----- Recorded data -----

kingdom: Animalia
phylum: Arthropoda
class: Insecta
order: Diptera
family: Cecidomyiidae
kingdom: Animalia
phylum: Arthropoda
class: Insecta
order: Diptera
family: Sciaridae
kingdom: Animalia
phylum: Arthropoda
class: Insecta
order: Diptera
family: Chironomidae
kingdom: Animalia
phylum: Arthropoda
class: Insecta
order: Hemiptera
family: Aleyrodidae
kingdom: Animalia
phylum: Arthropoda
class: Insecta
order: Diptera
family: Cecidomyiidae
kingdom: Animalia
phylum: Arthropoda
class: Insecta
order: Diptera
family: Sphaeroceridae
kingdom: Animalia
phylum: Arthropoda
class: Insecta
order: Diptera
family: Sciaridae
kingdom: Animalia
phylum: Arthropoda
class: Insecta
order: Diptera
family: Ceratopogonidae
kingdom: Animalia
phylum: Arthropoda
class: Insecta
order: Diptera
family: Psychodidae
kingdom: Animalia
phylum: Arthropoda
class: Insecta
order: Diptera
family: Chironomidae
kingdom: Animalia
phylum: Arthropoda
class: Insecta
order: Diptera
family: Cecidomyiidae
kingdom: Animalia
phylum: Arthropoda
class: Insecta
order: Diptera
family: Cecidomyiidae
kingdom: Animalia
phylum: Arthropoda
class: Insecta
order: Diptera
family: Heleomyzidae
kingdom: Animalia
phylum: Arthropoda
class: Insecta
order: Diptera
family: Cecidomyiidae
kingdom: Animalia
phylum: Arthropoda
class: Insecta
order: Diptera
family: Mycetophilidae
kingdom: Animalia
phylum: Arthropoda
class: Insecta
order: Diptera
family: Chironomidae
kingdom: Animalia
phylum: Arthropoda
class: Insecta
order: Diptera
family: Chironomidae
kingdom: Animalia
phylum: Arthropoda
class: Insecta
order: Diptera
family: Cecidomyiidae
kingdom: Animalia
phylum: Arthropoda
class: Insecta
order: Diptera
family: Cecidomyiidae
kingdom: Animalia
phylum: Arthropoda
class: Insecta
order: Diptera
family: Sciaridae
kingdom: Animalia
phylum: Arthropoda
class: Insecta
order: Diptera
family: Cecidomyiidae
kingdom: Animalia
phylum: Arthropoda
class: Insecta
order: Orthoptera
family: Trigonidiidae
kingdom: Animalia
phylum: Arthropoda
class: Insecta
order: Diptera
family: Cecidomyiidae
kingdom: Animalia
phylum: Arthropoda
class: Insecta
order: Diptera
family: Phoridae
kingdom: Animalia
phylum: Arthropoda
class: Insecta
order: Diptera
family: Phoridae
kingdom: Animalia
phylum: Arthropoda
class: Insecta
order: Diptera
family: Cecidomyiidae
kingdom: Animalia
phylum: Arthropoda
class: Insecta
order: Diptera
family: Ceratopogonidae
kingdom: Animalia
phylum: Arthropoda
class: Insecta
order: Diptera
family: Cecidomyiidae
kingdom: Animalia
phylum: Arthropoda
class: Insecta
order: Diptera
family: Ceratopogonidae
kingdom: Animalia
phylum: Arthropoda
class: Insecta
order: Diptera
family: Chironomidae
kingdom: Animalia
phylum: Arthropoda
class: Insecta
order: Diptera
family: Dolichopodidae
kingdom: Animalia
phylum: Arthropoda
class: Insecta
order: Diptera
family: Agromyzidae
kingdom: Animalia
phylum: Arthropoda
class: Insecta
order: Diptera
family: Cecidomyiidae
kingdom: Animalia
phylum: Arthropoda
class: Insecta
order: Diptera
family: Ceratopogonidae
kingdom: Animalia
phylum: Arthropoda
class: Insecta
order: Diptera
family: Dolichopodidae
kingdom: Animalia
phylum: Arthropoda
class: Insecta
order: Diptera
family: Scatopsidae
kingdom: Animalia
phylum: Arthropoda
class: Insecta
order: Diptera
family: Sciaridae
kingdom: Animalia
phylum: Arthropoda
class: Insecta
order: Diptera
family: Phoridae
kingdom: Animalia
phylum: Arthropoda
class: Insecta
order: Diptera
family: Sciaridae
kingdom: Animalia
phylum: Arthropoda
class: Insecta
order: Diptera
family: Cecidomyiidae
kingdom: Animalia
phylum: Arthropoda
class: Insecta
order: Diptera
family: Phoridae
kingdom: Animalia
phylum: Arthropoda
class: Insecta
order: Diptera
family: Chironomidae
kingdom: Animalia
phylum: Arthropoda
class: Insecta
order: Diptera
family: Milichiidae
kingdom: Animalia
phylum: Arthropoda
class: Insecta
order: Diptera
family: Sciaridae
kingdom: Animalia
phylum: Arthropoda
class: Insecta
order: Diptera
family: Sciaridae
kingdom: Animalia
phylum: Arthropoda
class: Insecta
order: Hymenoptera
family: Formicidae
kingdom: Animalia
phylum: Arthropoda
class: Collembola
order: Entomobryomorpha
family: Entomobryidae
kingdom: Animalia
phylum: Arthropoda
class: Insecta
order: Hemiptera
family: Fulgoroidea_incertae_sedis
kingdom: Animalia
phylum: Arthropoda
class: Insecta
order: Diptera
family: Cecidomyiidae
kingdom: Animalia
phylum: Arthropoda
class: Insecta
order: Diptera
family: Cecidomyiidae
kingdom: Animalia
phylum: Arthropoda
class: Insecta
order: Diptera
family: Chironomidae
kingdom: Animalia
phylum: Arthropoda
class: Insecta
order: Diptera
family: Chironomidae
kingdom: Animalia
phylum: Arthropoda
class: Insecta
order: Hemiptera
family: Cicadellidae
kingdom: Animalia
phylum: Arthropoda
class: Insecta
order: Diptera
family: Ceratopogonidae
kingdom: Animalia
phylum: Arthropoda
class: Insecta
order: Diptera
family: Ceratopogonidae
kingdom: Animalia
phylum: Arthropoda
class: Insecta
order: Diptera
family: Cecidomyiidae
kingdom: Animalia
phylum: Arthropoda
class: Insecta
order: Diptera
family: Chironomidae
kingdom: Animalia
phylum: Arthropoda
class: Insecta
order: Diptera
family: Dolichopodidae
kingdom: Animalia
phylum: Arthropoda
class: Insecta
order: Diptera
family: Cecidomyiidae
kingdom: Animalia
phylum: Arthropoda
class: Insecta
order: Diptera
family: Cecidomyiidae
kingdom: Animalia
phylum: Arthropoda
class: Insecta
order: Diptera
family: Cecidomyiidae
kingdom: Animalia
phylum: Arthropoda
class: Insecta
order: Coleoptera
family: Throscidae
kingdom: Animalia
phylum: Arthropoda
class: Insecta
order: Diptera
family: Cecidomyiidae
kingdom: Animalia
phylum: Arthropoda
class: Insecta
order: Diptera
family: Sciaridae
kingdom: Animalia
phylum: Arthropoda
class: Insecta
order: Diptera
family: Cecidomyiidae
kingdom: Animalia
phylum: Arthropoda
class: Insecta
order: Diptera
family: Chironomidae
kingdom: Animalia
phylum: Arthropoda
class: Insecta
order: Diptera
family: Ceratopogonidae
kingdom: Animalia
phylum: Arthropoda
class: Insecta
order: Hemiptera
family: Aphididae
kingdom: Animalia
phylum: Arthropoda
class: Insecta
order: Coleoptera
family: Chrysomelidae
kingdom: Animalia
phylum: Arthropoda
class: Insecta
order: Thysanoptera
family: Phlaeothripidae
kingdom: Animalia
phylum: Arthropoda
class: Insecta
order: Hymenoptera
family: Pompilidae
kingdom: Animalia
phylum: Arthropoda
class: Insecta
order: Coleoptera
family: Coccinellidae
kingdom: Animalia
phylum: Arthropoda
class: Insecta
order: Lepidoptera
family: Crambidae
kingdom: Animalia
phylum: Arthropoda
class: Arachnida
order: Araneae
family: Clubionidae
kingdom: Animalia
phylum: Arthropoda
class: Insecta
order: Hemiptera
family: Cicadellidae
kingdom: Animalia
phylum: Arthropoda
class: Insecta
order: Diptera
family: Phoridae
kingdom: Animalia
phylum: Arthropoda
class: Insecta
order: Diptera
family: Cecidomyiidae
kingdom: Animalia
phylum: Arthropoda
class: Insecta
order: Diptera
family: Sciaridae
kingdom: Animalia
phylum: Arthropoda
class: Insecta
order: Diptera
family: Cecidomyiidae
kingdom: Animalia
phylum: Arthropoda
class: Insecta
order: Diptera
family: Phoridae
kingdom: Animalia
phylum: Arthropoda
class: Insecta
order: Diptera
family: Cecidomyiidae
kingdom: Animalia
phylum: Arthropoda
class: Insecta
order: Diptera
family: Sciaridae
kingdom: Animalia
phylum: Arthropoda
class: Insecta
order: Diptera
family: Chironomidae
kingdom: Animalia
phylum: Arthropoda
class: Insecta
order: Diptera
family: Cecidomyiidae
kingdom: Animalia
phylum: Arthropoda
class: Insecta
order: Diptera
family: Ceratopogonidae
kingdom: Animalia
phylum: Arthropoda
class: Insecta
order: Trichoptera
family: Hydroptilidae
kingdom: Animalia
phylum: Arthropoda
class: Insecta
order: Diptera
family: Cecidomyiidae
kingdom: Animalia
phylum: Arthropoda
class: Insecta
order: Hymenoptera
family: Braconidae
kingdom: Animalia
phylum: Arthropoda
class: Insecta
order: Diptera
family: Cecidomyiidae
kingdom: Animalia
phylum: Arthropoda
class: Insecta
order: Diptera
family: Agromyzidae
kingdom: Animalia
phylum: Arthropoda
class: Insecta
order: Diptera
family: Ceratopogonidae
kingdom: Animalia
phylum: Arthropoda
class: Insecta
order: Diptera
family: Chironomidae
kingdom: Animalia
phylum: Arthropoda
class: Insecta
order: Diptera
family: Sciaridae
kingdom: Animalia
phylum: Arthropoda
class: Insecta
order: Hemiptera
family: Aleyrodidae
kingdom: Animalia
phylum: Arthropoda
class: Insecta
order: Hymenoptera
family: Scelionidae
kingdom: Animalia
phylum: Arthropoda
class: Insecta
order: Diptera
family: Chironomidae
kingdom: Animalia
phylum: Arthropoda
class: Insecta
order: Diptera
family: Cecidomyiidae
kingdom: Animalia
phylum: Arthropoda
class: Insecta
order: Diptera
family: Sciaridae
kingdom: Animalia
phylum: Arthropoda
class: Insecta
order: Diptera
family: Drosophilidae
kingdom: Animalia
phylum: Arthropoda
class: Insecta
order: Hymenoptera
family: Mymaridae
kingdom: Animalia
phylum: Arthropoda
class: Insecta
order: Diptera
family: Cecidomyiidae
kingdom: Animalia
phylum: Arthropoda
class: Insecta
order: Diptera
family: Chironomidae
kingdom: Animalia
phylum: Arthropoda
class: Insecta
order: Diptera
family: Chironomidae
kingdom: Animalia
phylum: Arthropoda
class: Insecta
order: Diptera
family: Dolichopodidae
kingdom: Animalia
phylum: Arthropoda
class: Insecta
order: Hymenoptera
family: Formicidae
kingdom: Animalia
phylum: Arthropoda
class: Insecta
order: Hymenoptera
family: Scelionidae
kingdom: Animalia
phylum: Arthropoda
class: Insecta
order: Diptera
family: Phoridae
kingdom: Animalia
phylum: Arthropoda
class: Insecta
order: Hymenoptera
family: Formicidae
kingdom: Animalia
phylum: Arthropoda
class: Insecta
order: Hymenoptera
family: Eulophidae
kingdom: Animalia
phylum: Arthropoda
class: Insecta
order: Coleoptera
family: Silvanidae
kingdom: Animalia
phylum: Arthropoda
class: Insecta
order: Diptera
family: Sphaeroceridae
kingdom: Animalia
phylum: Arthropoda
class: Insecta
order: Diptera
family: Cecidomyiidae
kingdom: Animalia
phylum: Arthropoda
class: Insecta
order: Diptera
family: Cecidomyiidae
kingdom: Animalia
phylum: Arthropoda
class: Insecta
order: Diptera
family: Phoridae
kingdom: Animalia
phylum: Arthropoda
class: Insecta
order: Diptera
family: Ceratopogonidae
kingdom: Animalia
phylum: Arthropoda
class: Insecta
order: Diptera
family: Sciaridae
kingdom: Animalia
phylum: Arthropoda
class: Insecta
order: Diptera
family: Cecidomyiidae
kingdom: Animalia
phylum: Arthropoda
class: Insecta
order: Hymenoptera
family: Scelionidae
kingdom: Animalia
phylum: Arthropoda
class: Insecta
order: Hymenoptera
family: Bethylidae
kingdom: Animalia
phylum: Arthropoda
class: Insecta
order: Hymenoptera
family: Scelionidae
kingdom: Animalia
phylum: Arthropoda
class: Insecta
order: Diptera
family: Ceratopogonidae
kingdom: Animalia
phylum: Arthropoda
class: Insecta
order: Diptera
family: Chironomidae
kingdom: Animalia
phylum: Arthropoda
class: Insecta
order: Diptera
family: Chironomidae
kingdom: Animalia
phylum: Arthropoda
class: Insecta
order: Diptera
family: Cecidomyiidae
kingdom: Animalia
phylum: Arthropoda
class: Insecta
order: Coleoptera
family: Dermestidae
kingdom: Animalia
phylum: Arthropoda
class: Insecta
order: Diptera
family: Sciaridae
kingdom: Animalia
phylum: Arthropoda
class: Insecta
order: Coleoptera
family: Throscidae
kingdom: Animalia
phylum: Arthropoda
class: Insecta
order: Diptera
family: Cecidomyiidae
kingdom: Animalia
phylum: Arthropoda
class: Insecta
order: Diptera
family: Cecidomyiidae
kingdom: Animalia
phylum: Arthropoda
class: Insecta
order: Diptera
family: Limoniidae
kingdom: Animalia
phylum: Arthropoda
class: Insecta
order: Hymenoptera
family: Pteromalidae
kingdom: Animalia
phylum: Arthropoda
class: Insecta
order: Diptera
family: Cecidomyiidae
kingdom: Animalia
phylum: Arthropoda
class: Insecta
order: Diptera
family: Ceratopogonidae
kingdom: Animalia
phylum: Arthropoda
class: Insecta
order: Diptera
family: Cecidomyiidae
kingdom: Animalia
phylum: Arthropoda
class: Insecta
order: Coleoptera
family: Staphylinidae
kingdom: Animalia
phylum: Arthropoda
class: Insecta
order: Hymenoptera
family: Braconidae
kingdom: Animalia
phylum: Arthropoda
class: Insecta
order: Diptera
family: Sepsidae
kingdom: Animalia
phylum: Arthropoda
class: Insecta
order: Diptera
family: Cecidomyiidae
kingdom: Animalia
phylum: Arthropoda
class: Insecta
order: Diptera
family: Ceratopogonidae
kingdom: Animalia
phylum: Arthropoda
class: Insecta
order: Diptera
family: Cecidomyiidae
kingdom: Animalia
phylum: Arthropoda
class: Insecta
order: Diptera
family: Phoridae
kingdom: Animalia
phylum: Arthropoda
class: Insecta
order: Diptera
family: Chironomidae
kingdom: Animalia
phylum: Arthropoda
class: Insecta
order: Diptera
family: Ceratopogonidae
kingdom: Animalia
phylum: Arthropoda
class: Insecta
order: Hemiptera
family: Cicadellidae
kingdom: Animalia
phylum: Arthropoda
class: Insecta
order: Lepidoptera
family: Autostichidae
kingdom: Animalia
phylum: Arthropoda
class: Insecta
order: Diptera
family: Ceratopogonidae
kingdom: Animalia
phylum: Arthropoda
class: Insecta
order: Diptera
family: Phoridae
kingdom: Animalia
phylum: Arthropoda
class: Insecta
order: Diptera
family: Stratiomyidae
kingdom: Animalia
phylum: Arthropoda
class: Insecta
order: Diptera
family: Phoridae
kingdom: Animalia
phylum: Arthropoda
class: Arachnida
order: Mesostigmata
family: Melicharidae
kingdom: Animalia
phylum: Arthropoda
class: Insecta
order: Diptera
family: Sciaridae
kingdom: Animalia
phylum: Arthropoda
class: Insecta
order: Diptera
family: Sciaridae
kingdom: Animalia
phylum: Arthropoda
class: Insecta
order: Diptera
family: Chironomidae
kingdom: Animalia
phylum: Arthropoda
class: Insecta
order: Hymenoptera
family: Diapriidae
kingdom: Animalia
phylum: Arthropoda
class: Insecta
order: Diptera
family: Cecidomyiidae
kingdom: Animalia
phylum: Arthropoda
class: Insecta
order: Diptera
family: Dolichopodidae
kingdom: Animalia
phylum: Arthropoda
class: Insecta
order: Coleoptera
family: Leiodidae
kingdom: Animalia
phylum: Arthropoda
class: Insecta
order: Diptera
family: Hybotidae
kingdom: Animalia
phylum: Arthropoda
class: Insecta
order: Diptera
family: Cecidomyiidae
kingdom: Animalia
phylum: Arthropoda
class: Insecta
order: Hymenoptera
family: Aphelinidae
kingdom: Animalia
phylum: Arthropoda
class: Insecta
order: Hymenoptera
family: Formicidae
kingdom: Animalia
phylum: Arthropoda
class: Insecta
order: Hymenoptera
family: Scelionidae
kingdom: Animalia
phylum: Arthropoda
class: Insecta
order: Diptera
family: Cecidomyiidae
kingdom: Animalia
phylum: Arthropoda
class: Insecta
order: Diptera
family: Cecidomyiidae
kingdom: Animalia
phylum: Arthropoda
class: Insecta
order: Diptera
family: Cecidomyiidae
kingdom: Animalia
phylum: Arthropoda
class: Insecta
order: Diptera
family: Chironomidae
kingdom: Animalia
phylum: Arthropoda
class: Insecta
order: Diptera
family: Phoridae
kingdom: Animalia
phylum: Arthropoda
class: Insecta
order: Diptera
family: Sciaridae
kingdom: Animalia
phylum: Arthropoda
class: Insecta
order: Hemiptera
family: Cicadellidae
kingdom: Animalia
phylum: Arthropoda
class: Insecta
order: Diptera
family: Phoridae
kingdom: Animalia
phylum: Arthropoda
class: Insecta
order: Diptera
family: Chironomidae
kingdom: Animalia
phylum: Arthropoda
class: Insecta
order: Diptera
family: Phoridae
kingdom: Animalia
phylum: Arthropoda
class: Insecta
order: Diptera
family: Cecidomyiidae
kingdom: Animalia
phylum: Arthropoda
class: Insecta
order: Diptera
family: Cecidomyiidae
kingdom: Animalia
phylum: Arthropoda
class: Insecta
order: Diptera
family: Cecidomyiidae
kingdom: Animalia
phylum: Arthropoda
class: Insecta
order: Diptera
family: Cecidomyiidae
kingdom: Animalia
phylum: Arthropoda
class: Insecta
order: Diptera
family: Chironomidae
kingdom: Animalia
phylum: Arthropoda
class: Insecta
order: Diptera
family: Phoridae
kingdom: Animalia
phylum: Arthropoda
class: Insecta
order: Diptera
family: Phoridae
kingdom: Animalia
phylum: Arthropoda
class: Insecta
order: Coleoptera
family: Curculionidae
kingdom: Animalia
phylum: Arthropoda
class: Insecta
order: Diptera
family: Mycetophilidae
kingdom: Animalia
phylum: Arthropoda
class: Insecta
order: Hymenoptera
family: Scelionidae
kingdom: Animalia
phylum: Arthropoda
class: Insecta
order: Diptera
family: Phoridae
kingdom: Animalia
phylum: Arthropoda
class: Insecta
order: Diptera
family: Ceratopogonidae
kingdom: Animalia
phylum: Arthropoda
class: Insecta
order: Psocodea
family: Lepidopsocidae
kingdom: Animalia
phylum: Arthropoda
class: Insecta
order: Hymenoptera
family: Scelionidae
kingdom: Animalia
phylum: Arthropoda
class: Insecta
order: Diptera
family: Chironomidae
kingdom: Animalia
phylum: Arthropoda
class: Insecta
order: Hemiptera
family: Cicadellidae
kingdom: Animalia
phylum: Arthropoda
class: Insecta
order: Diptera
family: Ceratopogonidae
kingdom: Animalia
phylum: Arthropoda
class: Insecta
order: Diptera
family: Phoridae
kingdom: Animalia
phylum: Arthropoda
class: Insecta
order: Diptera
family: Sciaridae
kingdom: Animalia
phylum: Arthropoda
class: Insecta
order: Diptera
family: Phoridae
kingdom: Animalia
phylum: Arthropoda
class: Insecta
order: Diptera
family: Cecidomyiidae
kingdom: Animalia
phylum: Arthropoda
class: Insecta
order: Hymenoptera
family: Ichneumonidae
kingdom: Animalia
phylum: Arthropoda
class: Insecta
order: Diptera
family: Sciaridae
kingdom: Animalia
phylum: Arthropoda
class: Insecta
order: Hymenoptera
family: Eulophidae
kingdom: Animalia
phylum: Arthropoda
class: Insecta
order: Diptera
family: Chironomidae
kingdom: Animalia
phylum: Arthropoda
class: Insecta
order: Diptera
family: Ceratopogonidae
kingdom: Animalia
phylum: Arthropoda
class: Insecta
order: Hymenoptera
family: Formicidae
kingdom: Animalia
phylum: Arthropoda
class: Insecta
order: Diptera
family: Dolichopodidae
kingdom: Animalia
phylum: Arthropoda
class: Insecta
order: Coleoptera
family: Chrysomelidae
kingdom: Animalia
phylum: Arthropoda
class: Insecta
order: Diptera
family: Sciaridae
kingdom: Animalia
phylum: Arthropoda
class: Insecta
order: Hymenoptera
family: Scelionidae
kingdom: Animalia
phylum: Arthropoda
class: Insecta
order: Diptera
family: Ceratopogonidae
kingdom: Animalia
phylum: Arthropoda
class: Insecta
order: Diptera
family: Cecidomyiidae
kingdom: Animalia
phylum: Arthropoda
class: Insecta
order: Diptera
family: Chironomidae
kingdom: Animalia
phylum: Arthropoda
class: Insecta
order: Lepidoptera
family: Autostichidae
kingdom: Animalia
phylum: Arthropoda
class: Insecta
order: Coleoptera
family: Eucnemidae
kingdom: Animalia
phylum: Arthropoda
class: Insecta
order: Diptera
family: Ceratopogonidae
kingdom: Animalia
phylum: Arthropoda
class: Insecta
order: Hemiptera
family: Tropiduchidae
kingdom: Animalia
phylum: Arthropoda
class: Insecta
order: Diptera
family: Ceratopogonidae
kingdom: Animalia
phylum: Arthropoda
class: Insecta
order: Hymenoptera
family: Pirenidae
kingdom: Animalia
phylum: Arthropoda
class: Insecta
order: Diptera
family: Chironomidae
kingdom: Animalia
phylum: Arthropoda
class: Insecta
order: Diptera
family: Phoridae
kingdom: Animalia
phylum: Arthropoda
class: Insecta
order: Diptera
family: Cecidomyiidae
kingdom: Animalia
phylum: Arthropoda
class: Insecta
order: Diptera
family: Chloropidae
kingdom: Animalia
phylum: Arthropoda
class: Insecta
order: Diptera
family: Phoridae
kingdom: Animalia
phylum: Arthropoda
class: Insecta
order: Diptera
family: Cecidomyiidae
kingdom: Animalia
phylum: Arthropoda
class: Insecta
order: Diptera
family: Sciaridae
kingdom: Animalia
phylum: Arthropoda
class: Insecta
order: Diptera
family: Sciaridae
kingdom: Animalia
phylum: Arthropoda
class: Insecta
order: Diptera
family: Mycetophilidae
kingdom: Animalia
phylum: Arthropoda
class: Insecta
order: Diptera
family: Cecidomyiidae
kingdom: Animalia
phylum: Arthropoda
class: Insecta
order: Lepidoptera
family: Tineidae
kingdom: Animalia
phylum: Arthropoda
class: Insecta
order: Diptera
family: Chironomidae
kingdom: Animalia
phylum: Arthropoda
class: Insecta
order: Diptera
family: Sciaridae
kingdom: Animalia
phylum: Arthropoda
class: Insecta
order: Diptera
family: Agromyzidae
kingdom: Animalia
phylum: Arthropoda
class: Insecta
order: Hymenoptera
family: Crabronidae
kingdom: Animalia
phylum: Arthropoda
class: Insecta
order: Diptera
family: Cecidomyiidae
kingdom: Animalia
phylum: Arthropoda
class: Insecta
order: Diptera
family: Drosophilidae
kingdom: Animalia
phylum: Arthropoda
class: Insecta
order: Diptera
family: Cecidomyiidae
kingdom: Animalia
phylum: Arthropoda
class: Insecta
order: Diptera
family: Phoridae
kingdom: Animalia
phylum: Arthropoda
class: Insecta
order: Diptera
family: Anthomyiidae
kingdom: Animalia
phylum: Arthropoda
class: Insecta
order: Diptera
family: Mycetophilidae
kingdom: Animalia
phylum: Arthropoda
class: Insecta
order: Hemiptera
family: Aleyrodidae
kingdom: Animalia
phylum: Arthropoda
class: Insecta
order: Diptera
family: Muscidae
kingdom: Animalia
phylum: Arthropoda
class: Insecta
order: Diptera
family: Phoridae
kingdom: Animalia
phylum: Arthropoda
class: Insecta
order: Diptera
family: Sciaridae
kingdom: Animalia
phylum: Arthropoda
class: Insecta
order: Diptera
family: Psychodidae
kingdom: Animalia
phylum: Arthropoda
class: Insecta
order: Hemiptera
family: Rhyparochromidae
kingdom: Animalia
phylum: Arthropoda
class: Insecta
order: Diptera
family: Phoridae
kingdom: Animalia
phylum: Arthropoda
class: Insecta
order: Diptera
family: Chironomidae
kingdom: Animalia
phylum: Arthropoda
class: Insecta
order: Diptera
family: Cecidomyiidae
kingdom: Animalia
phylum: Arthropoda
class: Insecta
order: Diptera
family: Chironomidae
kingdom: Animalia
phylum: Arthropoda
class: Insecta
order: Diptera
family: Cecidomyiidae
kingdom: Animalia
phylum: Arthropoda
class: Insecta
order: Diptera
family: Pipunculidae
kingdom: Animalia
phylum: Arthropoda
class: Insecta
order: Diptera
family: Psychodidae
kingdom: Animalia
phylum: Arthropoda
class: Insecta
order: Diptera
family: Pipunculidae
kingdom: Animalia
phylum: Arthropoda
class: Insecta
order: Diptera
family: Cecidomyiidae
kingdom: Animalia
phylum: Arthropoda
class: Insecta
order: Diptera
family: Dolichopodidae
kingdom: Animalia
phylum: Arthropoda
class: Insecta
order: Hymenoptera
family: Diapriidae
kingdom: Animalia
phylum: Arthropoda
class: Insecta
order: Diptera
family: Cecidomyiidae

-----

**Given problem**
Could you copy out, word for word, the lines of the records starting at the line containing "family: Phlaeothripidae" and ending at the line containing "family: Crambidae", with both of those lines included?

**Result**
family: Phlaeothripidae
kingdom: Animalia
phylum: Arthropoda
class: Insecta
order: Hymenoptera
family: Pompilidae
kingdom: Animalia
phylum: Arthropoda
class: Insecta
order: Coleoptera
family: Coccinellidae
kingdom: Animalia
phylum: Arthropoda
class: Insecta
order: Lepidoptera
family: Crambidae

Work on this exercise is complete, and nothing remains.